Retail Brands are now slowly tapping into Augmented Reality to boost their sales. Retailers like Lowe’s and Wayfair are now using AR to help consumers see what they’re products will look like in their homes without buying it yet. Using only their phone’s camera, consumers can pick an item, and virtually set it anywhere they’d like through the screen.
However, treading into unknown waters is not as easy as it seems. It presents challenges to consumers, especially when he or she is attempting to buy a product.
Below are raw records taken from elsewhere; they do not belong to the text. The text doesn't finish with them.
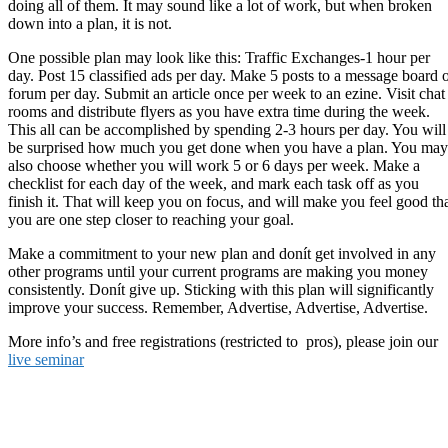
doing all of them. It may sound like a lot of work, but when broken
down into a plan, it is not.
One possible plan may look like this: Traffic Exchanges-1 hour per
day. Post 15 classified ads per day. Make 5 posts to a message board 
forum per day. Submit an article once per week to an ezine. Visit chat
rooms and distribute flyers as you have extra time during the week.
This all can be accomplished by spending 2-3 hours per day. You will
be surprised how much you get done when you have a plan. You may
also choose whether you will work 5 or 6 days per week. Make a
checklist for each day of the week, and mark each task off as you
finish it. That will keep you on focus, and will make you feel good th
you are one step closer to reaching your goal.
Make a commitment to your new plan and donít get involved in any
other programs until your current programs are making you money
consistently. Donít give up. Sticking with this plan will significantly
improve your success. Remember, Advertise, Advertise, Advertise.
More info’s and free registrations (restricted to pros), please join our
live seminar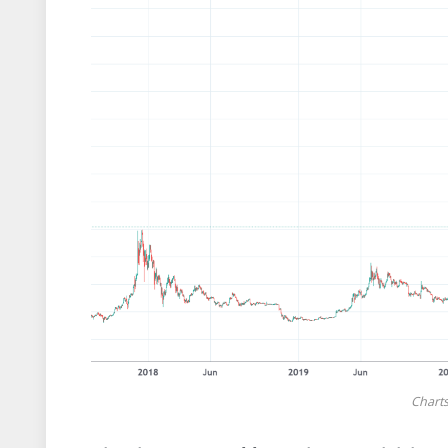
Chart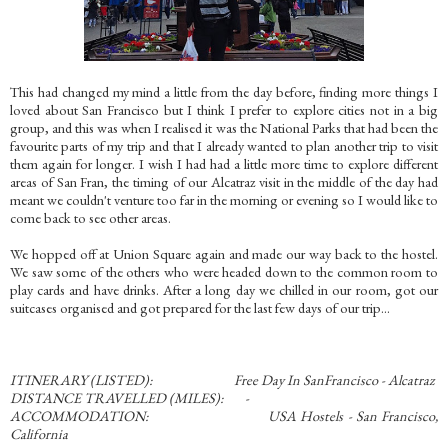
This had changed my mind a little from the day before, finding more things I
loved about San Francisco but I think I prefer to explore cities not in a big
group, and this was when I realised it was the National Parks that had been the
favourite parts of my trip and that I already wanted to plan another trip to visit
them again for longer. I wish I had had a little more time to explore different
areas of San Fran, the timing of our Alcatraz visit in the middle of the day had
meant we couldn't venture too far in the morning or evening so I would like to
come back to see other areas.
We hopped off at Union Square again and made our way back to the hostel.
We saw some of the others who were headed down to the common room to
play cards and have drinks. After a long day we chilled in our room, got our
suitcases organised and got prepared for the last few days of our trip...
ITINERARY (LISTED): Free Day In SanFrancisco - Alcatraz
DISTANCE TRAVELLED (MILES): -
ACCOMMODATION: USA Hostels - San Francisco,
California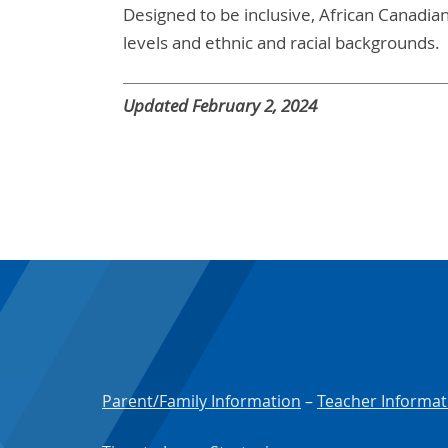
Designed to be inclusive, African Canadian S
levels and ethnic and racial backgrounds.
Updated February 2, 2024
Parent/Family Information
–
Teacher Informat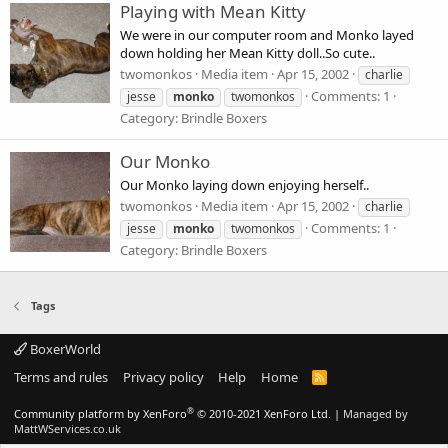
Playing with Mean Kitty
We were in our computer room and Monko layed
down holding her Mean Kitty doll..So cute..
twomonkos
Media item
Apr 15, 2002
charlie
Comments: 1
jesse
monko
twomonkos
Category: Brindle Boxers
Our Monko
Our Monko laying down enjoying herself..
twomonkos
Media item
Apr 15, 2002
charlie
Comments: 1
jesse
monko
twomonkos
Category: Brindle Boxers
Tags
BoxerWorld
Terms and rules
Privacy policy
Help
Home
R
S
S
®
Community platform by XenForo
© 2010-2021 XenForo Ltd.
|
Managed by
MattWServices.co.uk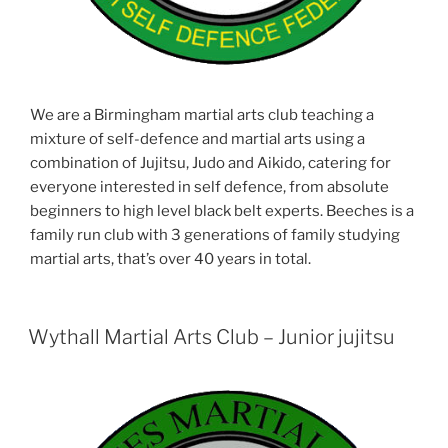
We are a Birmingham martial arts club teaching a
mixture of self-defence and martial arts using a
combination of Jujitsu, Judo and Aikido, catering for
everyone interested in self defence, from absolute
beginners to high level black belt experts. Beeches is a
family run club with 3 generations of family studying
martial arts, that’s over 40 years in total.
Wythall Martial Arts Club – Junior jujitsu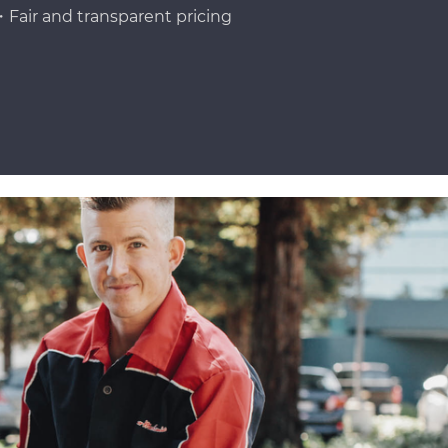
Fair and transparent pricing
“This technology is still very new for people… [But] over time they get more comfortable with it … as more of these applications come out,” Josh Shabtai, Director of Lab Productions and Operations, Lowe’s
Shabtai further explained that there are some parents who expressed their interests in playing with Augmented Reality soon after they saw their children playing with apps that use it. Lowe’s claim that it scores at least 104 percent conversion rate when customers utilize with 3D objects in its app.
How retailers use AR for their business
Ikea’s mobile AR app, Ikea Place, makes it easier for a consumer to prick products in their store by providing design inspirations. The mobile app has over 2,000 Ikea items available for purchase on the retailer’s store official website. However, one challenge that Ikea has to face is how to make the 3D AR piece of furniture look real.
Wayfair also had the same problem with helping their consumers view it more realistically. Head of next-gen experiences at Wayfair, Shrenik Sadalgi, believes that people still have a lot to go when it comes to AR but still remains hopeful about it. He believes that it’ll become a second nature when it comes to online shopping and may even be close to mandatory at some point.